From nowhere, a fat bumblebee rests and hovers, its sound much louder than you could possibly imagine for something of its size. Perfectly still, the bumblebee sails toward me, disoriented and drunk on pollen and fine weather. I wait—the bumblebee edging nearer—then swat it with the flat of my hand. When I glance up at the window, Nurse Veal is gone.

 

Glendown’s thick air hits me as I enter its imposing black Georgian door. The earlier fresh lavender breeze snatched from my lungs and replaced with the familiar, foreboding dank scent. Walking along the squeaky corridors, my rubber-soled shoes suck on the oatmeal-colored floor—linoleum surfaced for easy cleaning of vomit, shit, or tantrum-thrown food. The canteen filled with the smell of itself. Above me, unreachably high windows have been opened: the hope that the pungent smell of cottage pie will eventually escape.

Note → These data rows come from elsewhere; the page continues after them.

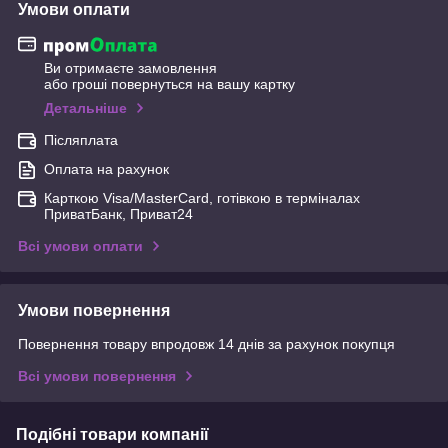
Умови оплати
Ви отримаєте замовлення
або гроші повернуться на вашу картку
Детальніше
Післяплата
Оплата на рахунок
Карткою Visa/MasterCard, готівкою в терміналах
ПриватБанк, Приват24
Всі умови оплати
Умови повернення
Повернення товару впродовж 14 днів за рахунок покупця
Всі умови повернення
Подібні товари компанії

Nurse Veal has transported herself to the office box. A perfect six-by-six-foot tuck shop where every morning at seven a.m. she doles out daily meds in tiny white paper cups like Smarties. She spots me, wipes her brow, then looks away. I check my hand for any sign of the flattened bee and continue walking toward my office. Distant cries from Ward C tailing off like a fading siren.

 

She is already there when I arrive.

On seeing me, she stands. With quick fingers she straightens her bangs, then places both of her feet together: black round-toed shoes. Scuffed and unflattering. Feeling discomfort at her standing at attention like this—a little soldier, a child of the Red Revolution—I prevent myself from speaking: at ease.

She is pretty and shy, with a pale, almost translucent complexion. She dodges my gaze, instead focusing on my collar like an orphan longing to be hugged. Her eyes, I observe, are jade green and flecked with gold, wide and unsure. Her shoulders hunched. Hands nervous and wringing.

“Hello. Alexa?” I inquire, glancing up at the silver waiting room clock.